**Task requirements:**
In your copy, include every line of the records exactly and no picture at all.

(Exercise material Opens)

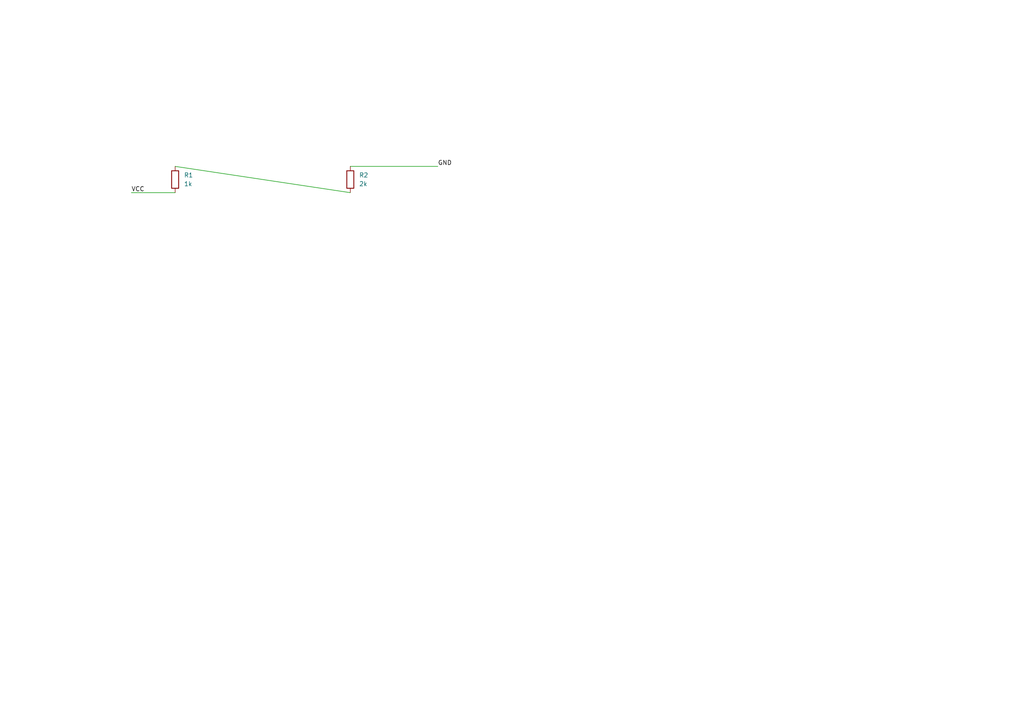
<source format=kicad_sch>
(kicad_sch
	(version 20250114)
	(generator "eeschema")
	(generator_version "9.0")
	(uuid "cb896e51-231a-4698-824d-da61716d68e1")
	(paper "A4")
	(title_block
		(title "Perfect Grid")
	)
	
	(symbol
		(lib_id "Device:R")
		(at 50.8 52.07 0)
		(unit 1)
		(exclude_from_sim no)
		(in_bom yes)
		(on_board yes)
		(dnp no)
		(fields_autoplaced yes)
		(uuid "9c33b049-2afd-44ac-b6c9-8db942e951fc")
		(property "Reference" "R1"
			(at 53.34 50.7999 0)
			(effects
				(font
					(size 1.27 1.27)
				)
				(justify left)
			)
		)
		(property "Value" "1k"
			(at 53.34 53.3399 0)
			(effects
				(font
					(size 1.27 1.27)
				)
				(justify left)
			)
		)
		(pin "1"
			(uuid "0020b479-c2df-46b5-ad12-a5ac7f9b9f67")
		)
		(pin "2"
			(uuid "97b37fd9-1671-4f44-8b7e-111c1c60d656")
		)
		(instances
			(project "Perfect Grid"
				(path "/cb896e51-231a-4698-824d-da61716d68e1"
					(reference "R1")
					(unit 1)
				)
			)
		)
	)
	(symbol
		(lib_id "Device:R")
		(at 101.6 52.07 0)
		(unit 1)
		(exclude_from_sim no)
		(in_bom yes)
		(on_board yes)
		(dnp no)
		(fields_autoplaced yes)
		(uuid "99275d24-5c5c-4b7b-91c5-857c8f427612")
		(property "Reference" "R2"
			(at 104.14 50.7999 0)
			(effects
				(font
					(size 1.27 1.27)
				)
				(justify left)
			)
		)
		(property "Value" "2k"
			(at 104.14 53.3399 0)
			(effects
				(font
					(size 1.27 1.27)
				)
				(justify left)
			)
		)
		(pin "1"
			(uuid "03457d96-c7df-476d-b0d4-71e7f4e8212f")
		)
		(pin "2"
			(uuid "a725e6fd-b914-4493-8ba2-9909d8f76af9")
		)
		(instances
			(project "Perfect Grid"
				(path "/cb896e51-231a-4698-824d-da61716d68e1"
					(reference "R2")
					(unit 1)
				)
			)
		)
	)
	(wire
		(pts
			(xy 50.8 48.26) (xy 101.6 55.88)
		)
		(stroke
			(width 0)
			(type default)
		)
		(uuid "3e0d91fa-7171-4aa9-a841-104eea983838")
	)
	(wire
		(pts
			(xy 50.8 55.88) (xy 38.1 55.88)
		)
		(stroke
			(width 0)
			(type default)
		)
		(uuid "406bcf02-ad88-421c-86df-92a2163f71cf")
	)
	(wire
		(pts
			(xy 101.6 48.26) (xy 127 48.26)
		)
		(stroke
			(width 0)
			(type default)
		)
		(uuid "59cecd0c-1a31-4bac-ade2-e9da436d25a0")
	)
	(label "VCC"
		(at 38.1 55.88 0.0000)
		(effects
			(font
				(size 1.27 1.27)
			)
			(justify left bottom)
		)
		(uuid "393fbc28-2a4e-43ac-b7b5-fbb9be763009")
	)
	(label "GND"
		(at 127 48.26 0.0000)
		(effects
			(font
				(size 1.27 1.27)
			)
			(justify left bottom)
		)
		(uuid "d8617e3b-d5ca-4596-9bfd-aa29922f8190")
	)
	(sheet_instances
		(path "/"
			(page "1")
		)
	)
	(embedded_fonts no)
)

</source>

(Exercise material Closes)

**Response area:**
<source format=kicad_sch>
(kicad_sch
	(version 20250114)
	(generator "eeschema")
	(generator_version "9.0")
	(uuid "cb896e51-231a-4698-824d-da61716d68e1")
	(paper "A4")
	(title_block
		(title "Perfect Grid")
	)
	
	(symbol
		(lib_id "Device:R")
		(at 50.8 52.07 0)
		(unit 1)
		(exclude_from_sim no)
		(in_bom yes)
		(on_board yes)
		(dnp no)
		(fields_autoplaced yes)
		(uuid "9c33b049-2afd-44ac-b6c9-8db942e951fc")
		(property "Reference" "R1"
			(at 53.34 50.7999 0)
			(effects
				(font
					(size 1.27 1.27)
				)
				(justify left)
			)
		)
		(property "Value" "1k"
			(at 53.34 53.3399 0)
			(effects
				(font
					(size 1.27 1.27)
				)
				(justify left)
			)
		)
		(pin "1"
			(uuid "0020b479-c2df-46b5-ad12-a5ac7f9b9f67")
		)
		(pin "2"
			(uuid "97b37fd9-1671-4f44-8b7e-111c1c60d656")
		)
		(instances
			(project "Perfect Grid"
				(path "/cb896e51-231a-4698-824d-da61716d68e1"
					(reference "R1")
					(unit 1)
				)
			)
		)
	)
	(symbol
		(lib_id "Device:R")
		(at 101.6 52.07 0)
		(unit 1)
		(exclude_from_sim no)
		(in_bom yes)
		(on_board yes)
		(dnp no)
		(fields_autoplaced yes)
		(uuid "99275d24-5c5c-4b7b-91c5-857c8f427612")
		(property "Reference" "R2"
			(at 104.14 50.7999 0)
			(effects
				(font
					(size 1.27 1.27)
				)
				(justify left)
			)
		)
		(property "Value" "2k"
			(at 104.14 53.3399 0)
			(effects
				(font
					(size 1.27 1.27)
				)
				(justify left)
			)
		)
		(pin "1"
			(uuid "03457d96-c7df-476d-b0d4-71e7f4e8212f")
		)
		(pin "2"
			(uuid "a725e6fd-b914-4493-8ba2-9909d8f76af9")
		)
		(instances
			(project "Perfect Grid"
				(path "/cb896e51-231a-4698-824d-da61716d68e1"
					(reference "R2")
					(unit 1)
				)
			)
		)
	)
	(wire
		(pts
			(xy 50.8 48.26) (xy 101.6 55.88)
		)
		(stroke
			(width 0)
			(type default)
		)
		(uuid "3e0d91fa-7171-4aa9-a841-104eea983838")
	)
	(wire
		(pts
			(xy 50.8 55.88) (xy 38.1 55.88)
		)
		(stroke
			(width 0)
			(type default)
		)
		(uuid "406bcf02-ad88-421c-86df-92a2163f71cf")
	)
	(wire
		(pts
			(xy 101.6 48.26) (xy 127 48.26)
		)
		(stroke
			(width 0)
			(type default)
		)
		(uuid "59cecd0c-1a31-4bac-ade2-e9da436d25a0")
	)
	(label "VCC"
		(at 38.1 55.88 0.0000)
		(effects
			(font
				(size 1.27 1.27)
			)
			(justify left bottom)
		)
		(uuid "393fbc28-2a4e-43ac-b7b5-fbb9be763009")
	)
	(label "GND"
		(at 127 48.26 0.0000)
		(effects
			(font
				(size 1.27 1.27)
			)
			(justify left bottom)
		)
		(uuid "d8617e3b-d5ca-4596-9bfd-aa29922f8190")
	)
	(sheet_instances
		(path "/"
			(page "1")
		)
	)
	(embedded_fonts no)
)

</source>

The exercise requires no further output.